Od 2010 do 2019 roku, największy na świecie las deszczowy wyemitował 16,6 mld ton dwutlenku węgla. W tym samym czasie pochłonął zaledwie 13,9 mld ton CO2. Badanie wykazało również, że w 2019 roku wylesianie spowodowane pożarami i wycinką lasów wzrosło prawie czterokrotnie w porównaniu z każdym z dwóch poprzednich lat - Amazonia straciła w tamtym roku 3,9 mln hektarów lasów - to obszar wielkości Holandii.
- Po raz pierwszy mamy dane wskazujące, że Amazonia zmieniła się i obecnie jest emitentem netto - powiedział agencji AFP Jean-Pierre Wigneron, naukowiec z francuskiego Narodowego Instytutu Badań Rolniczych oraz współautor raportu.
Ekosystemy lądowe odgrywają kluczową rolę w zmniejszaniu emisji dwutlenku węgla. W 2019 roku emisja CO2 do atmosfery wyniosła ponad 40 mld ton. W ciągu ostatnich pięciu dekad rośliny i gleba konsekwentnie pochłaniały około 30 proc. tych emisji, mimo że w tym okresie nastąpił ich 50-proc. wzrost. Z kolei oceany wchłonęły ponad 20 proc. emisji - wskazuje dziennik "The Guardian".
Nizina Amazonki obejmuje około połowy światowych lasów tropikalnych, które skuteczniej pochłaniają i magazynują CO2 niż inne rodzaje roślinności. Amazonia jako emitent netto utrudni walkę z kryzysem klimatycznym.
W oświadczeniu Narodowego Instytutu Badań Rolniczych wyjaśniono, że Brazylia w większości zrezygnowała z polityki ochrony środowiska po zmianie władz w 2019 roku.
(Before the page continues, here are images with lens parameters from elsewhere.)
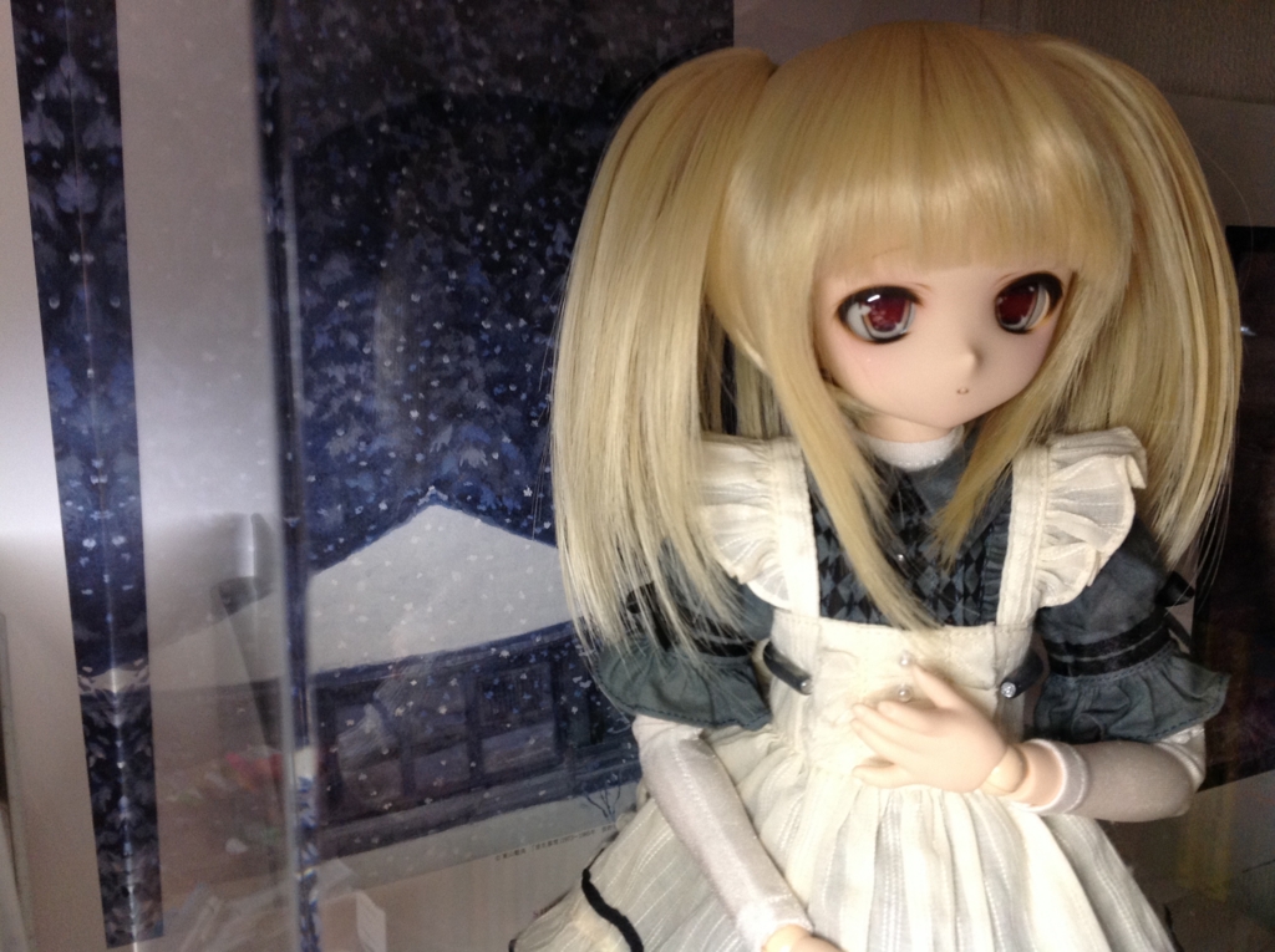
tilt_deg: -10.3
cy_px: 476
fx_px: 1287
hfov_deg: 52.7
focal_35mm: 35
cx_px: 638
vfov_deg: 40.6
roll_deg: +0.1
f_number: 2.4
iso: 100
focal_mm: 4.28
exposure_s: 1/15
Jak wskazuje międzynarodowa organizacja pozarządowa Greenpeace, administracja prezydenta Jaira Bolsonaro od początku promuje wylesianie w Amazonii. "Nie ma wątpliwości, że potrzebne są zasoby do ochrony środowiska, ale obecny rząd Brazylii pokazał, że nie można mu ufać w kwestii ochrony największego lasu tropikalnego na naszej planecie" - dodano.